To quantify variability in the results of statistical analyses based on contingency tables and discuss the implications for the choice of sample size for studies that derive clinical prediction rules. An analysis of three pre-existing sets of large cohort data (n = 4,062-8,674) was performed. In each data set, repeated random sampling of various sample sizes, from n = 100 up to n = 2,000, was performed 100 times at each sample size and the variability in estimates of sensitivity, specificity, positive and negative likelihood ratios, posttest probabilities, odds ratios, and risk/prevalence ratios for each sample size was calculated.
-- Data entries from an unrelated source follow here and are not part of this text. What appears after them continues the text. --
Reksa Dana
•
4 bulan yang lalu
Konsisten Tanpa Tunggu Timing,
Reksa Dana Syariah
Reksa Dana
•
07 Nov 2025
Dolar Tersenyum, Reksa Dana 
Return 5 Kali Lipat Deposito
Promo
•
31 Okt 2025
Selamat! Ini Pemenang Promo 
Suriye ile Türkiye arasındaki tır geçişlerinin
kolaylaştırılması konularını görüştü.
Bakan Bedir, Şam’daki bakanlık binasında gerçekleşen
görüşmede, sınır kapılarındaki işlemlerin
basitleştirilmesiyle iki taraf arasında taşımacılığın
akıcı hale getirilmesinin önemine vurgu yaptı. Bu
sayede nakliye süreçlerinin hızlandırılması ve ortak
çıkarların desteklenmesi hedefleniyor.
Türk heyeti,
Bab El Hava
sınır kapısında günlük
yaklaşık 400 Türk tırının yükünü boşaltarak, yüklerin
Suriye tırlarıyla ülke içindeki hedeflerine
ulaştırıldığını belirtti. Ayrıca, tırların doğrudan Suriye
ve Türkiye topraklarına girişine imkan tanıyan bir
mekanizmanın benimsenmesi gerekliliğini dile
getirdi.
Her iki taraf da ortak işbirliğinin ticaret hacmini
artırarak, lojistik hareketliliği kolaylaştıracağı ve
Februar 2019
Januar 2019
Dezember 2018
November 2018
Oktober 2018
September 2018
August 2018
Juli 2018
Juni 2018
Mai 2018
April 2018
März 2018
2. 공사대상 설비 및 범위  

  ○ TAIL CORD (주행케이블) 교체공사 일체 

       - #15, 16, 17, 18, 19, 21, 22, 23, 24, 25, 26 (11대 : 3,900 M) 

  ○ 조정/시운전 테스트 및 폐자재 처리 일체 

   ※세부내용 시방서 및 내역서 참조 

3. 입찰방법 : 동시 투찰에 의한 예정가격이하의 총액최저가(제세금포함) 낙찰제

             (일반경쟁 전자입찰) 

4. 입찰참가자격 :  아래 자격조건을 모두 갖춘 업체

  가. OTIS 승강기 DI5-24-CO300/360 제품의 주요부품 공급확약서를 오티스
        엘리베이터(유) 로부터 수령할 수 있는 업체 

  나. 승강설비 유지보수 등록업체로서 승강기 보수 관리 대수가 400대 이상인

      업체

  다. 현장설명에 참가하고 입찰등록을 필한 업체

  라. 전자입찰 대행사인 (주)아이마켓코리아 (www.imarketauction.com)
There were very wide, and statistically significant, differences in estimates derived from contingency tables from the same data set when calculated in sample sizes below 400 people, and typically, this variability stabilized in samples of 400-600 people. Although estimates of prevalence also varied significantly in samples below 600 people, that relationship only explains a small component of the variability in these statistical parameters. To reduce sample-specific variability, contingency tables should consist of 400 participants or more when used to derive clinical prediction rules or test their performance.